■ To-do item ■
From the line that contains "Identify the document elements. Format: label [x1, y1, x2, y2]." to the last line of the records below, retype each line exactly; leave out everything else.
---- Material to process
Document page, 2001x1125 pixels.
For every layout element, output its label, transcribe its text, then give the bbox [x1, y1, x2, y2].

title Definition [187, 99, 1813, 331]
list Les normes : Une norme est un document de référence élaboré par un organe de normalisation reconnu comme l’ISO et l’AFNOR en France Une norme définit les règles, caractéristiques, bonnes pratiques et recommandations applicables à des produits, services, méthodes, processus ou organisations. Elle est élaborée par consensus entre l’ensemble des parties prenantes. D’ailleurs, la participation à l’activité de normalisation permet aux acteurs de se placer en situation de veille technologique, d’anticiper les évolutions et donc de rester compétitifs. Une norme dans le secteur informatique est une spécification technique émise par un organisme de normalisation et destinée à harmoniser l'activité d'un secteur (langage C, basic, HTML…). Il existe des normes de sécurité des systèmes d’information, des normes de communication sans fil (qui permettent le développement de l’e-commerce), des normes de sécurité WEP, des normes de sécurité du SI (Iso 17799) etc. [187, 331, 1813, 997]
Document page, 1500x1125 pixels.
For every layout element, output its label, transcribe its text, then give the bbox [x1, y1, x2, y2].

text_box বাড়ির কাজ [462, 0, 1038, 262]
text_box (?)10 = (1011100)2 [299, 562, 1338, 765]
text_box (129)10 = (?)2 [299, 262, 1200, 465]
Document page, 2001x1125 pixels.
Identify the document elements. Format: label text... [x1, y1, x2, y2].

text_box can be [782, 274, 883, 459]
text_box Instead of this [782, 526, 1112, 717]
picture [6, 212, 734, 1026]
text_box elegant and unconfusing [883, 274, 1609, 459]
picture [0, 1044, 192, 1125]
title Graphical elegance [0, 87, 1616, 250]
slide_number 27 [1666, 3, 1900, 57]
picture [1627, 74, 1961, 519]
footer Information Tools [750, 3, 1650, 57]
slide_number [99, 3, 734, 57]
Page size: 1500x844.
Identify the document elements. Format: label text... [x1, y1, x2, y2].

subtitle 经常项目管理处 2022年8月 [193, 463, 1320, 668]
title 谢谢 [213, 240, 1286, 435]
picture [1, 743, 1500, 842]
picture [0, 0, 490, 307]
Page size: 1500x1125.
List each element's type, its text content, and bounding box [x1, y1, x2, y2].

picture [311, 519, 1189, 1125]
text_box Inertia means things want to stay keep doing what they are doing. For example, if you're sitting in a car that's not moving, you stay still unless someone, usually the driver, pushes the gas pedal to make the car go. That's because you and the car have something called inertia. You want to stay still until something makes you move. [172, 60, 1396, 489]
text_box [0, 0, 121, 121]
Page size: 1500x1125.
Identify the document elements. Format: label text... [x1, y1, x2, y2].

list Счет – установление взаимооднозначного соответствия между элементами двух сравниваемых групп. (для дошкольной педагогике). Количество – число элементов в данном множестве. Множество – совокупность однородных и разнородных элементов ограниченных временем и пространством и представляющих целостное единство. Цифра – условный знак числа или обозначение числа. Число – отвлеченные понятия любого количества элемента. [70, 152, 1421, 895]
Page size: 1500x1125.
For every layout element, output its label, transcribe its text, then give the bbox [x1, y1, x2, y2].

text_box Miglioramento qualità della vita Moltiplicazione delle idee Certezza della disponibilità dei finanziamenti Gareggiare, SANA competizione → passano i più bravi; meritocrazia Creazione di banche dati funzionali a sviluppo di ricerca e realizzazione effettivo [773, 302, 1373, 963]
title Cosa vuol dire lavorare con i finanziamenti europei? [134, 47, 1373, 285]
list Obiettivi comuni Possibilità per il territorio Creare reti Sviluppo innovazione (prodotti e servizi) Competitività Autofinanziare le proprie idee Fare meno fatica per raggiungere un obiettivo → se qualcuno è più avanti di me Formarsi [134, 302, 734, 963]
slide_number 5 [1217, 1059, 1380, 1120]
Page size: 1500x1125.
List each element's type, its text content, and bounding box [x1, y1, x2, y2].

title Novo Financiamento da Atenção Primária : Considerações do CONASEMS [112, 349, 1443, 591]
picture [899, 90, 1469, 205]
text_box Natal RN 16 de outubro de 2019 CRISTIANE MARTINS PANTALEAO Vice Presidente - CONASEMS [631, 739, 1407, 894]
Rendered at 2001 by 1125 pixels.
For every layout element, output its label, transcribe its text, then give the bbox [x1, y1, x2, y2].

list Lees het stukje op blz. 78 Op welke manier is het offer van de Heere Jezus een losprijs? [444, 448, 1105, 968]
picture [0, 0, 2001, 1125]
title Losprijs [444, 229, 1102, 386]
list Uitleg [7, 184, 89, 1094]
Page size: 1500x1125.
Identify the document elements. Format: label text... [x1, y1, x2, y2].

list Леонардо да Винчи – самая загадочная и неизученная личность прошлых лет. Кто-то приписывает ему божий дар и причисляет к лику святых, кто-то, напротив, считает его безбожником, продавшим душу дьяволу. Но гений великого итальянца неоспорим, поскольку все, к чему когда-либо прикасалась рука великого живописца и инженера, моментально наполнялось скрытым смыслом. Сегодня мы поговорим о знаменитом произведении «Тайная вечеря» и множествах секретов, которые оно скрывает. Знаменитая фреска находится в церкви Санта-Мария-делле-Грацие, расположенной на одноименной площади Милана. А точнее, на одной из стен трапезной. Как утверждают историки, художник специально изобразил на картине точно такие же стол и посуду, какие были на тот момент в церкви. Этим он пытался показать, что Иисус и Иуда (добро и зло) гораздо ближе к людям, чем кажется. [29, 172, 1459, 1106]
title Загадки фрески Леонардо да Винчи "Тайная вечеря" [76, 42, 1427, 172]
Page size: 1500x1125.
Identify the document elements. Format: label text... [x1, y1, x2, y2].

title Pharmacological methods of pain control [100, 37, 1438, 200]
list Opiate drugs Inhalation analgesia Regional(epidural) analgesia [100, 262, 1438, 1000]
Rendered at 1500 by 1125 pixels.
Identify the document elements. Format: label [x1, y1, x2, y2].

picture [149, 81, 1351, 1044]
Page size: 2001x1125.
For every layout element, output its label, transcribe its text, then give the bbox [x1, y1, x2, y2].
--------
■ Task result ■
Identify the document elements. Format: label [x1, y1, x2, y2].

picture [149, 81, 1351, 1044]
Page size: 2001x1125.
For every layout element, output its label, transcribe its text, then give the bbox [x1, y1, x2, y2].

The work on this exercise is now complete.